# PROBLEM TO SOLVE
Copy the listing exactly, leaving out every picture.

━━ PROVIDED MATERIAL

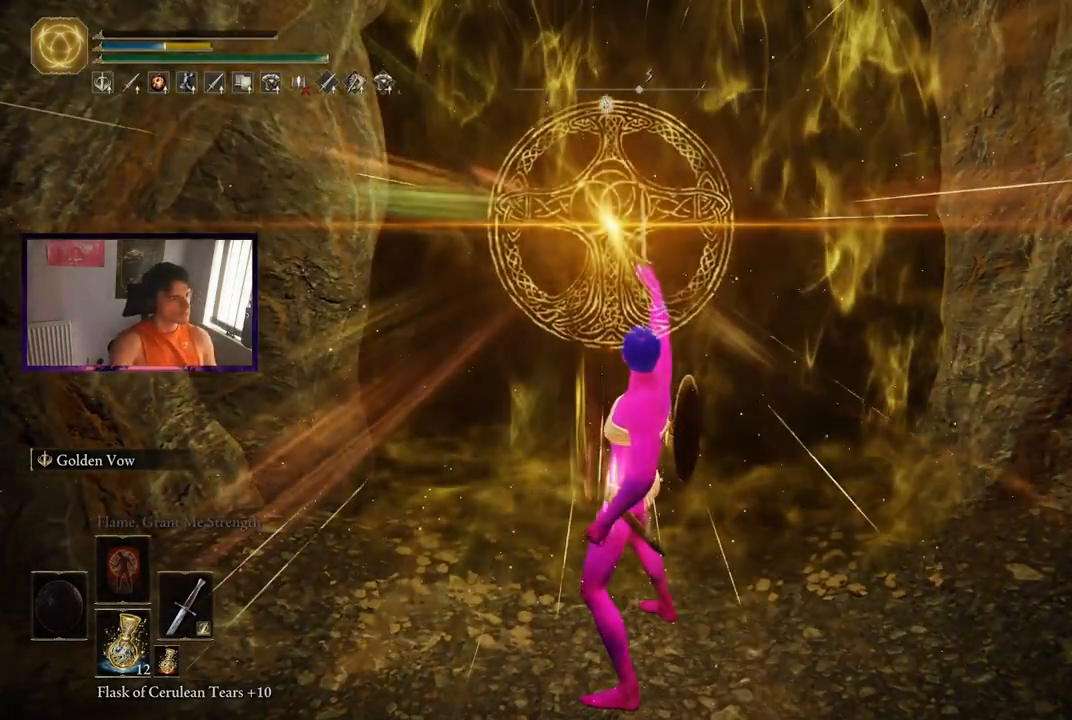
{"buttons": [], "left_stick": "center", "right_stick": "center", "events": []}
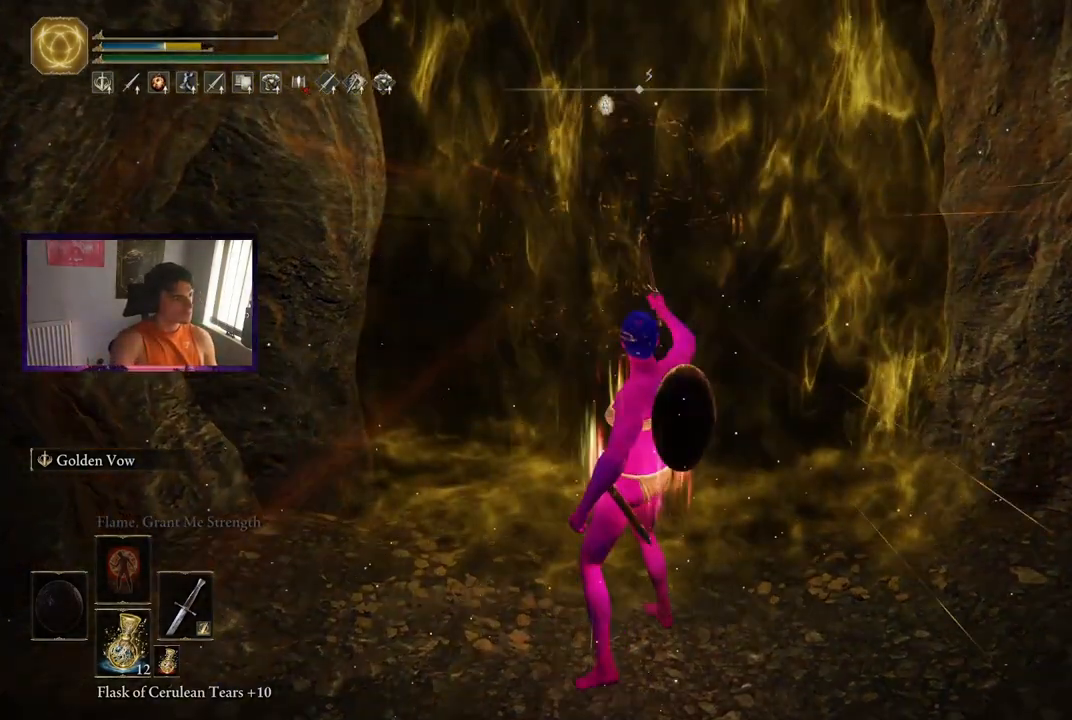
{"buttons": [], "left_stick": "center", "right_stick": "center", "events": []}
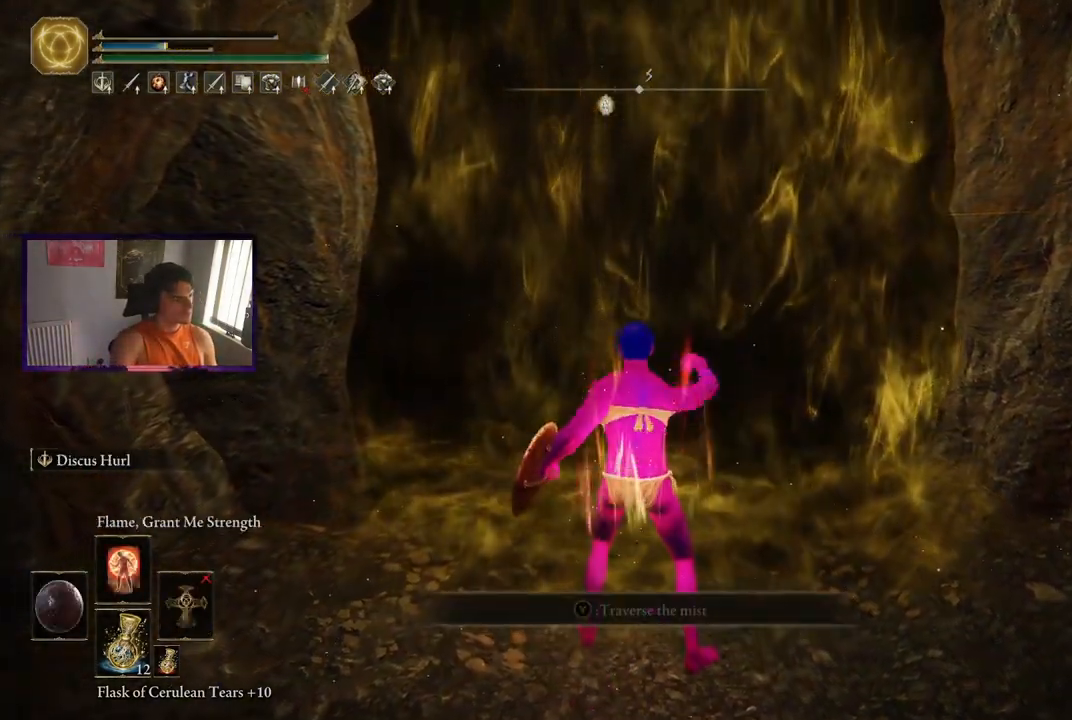
{"buttons": [], "left_stick": "center", "right_stick": "center", "events": [[100, "R1", "down"], [233, "R1", "up"]]}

━━━━

# RESPONSE BELOW
{"buttons": [], "left_stick": "center", "right_stick": "center", "events": []}
{"buttons": [], "left_stick": "center", "right_stick": "center", "events": []}
{"buttons": [], "left_stick": "center", "right_stick": "center", "events": [[100, "R1", "down"], [233, "R1", "up"]]}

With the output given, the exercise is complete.